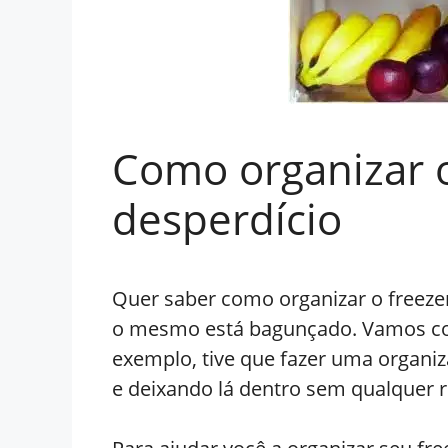
Como organizar o 
desperdício
Quer saber como organizar o freeze
o mesmo está bagunçado. Vamos com
exemplo, tive que fazer uma organiz
e deixando lá dentro sem qualquer re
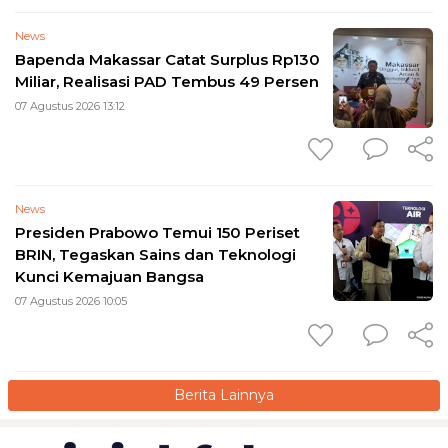
News
Bapenda Makassar Catat Surplus Rp130
Miliar, Realisasi PAD Tembus 49 Persen
07 Agustus 2026 13:12
News
Presiden Prabowo Temui 150 Periset
BRIN, Tegaskan Sains dan Teknologi
Kunci Kemajuan Bangsa
07 Agustus 2026 10:05
Berita Lainnya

> _Task description_:
Produce the entries again, word for word, without any of their pictures.

> _Answer space_:
Como organizar o 
desperdício
Quer saber como organizar o freeze
o mesmo está bagunçado. Vamos com
exemplo, tive que fazer uma organiz
e deixando lá dentro sem qualquer re
News
Bapenda Makassar Catat Surplus Rp130
Miliar, Realisasi PAD Tembus 49 Persen
07 Agustus 2026 13:12
News
Presiden Prabowo Temui 150 Periset
BRIN, Tegaskan Sains dan Teknologi
Kunci Kemajuan Bangsa
07 Agustus 2026 10:05
Berita Lainnya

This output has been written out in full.